▸ PROBLEM TO SOLVE
An exact copy of all the data, minus the images, is required.

▸ SUPPLIED INFORMATION
********

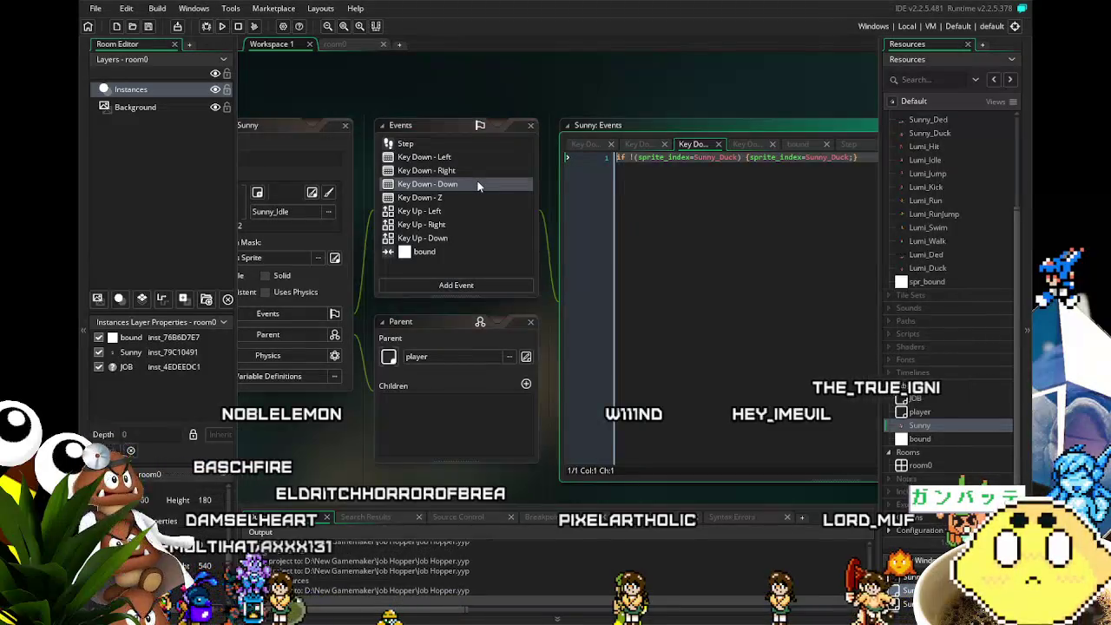
Review the Key Down - Z and Key Up - Left code, then bring up the event types to add.
click(454, 197)
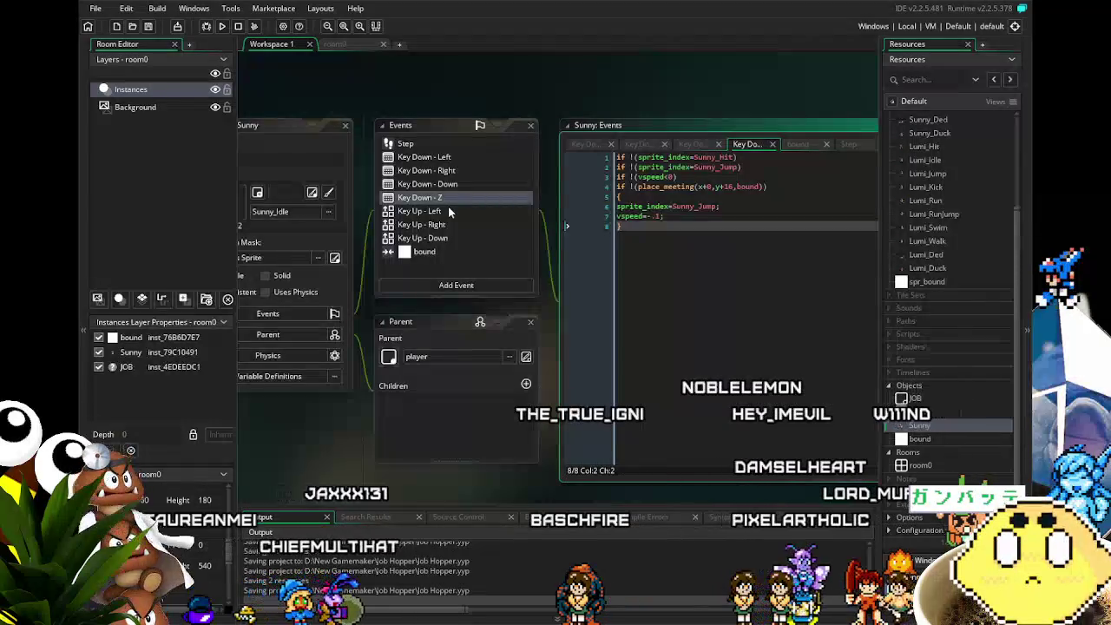
click(448, 208)
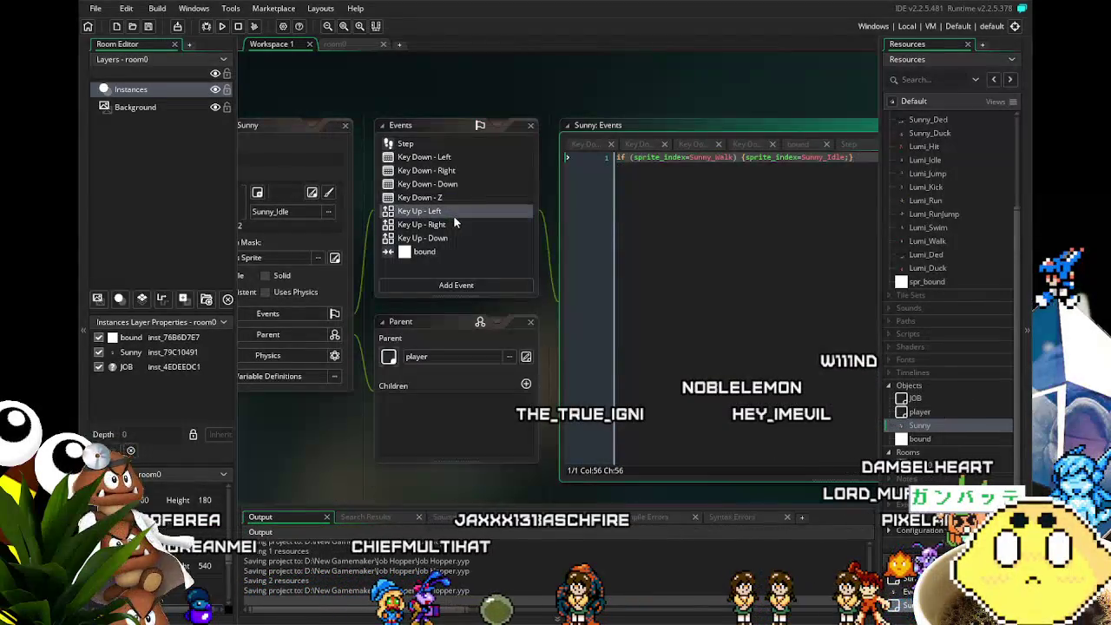
click(454, 197)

********

▸ ANSWER SPACE
Review the Key Down - Z and Key Up - Left code, then bring up the event types to add.
click(454, 197)
click(448, 208)
click(454, 197)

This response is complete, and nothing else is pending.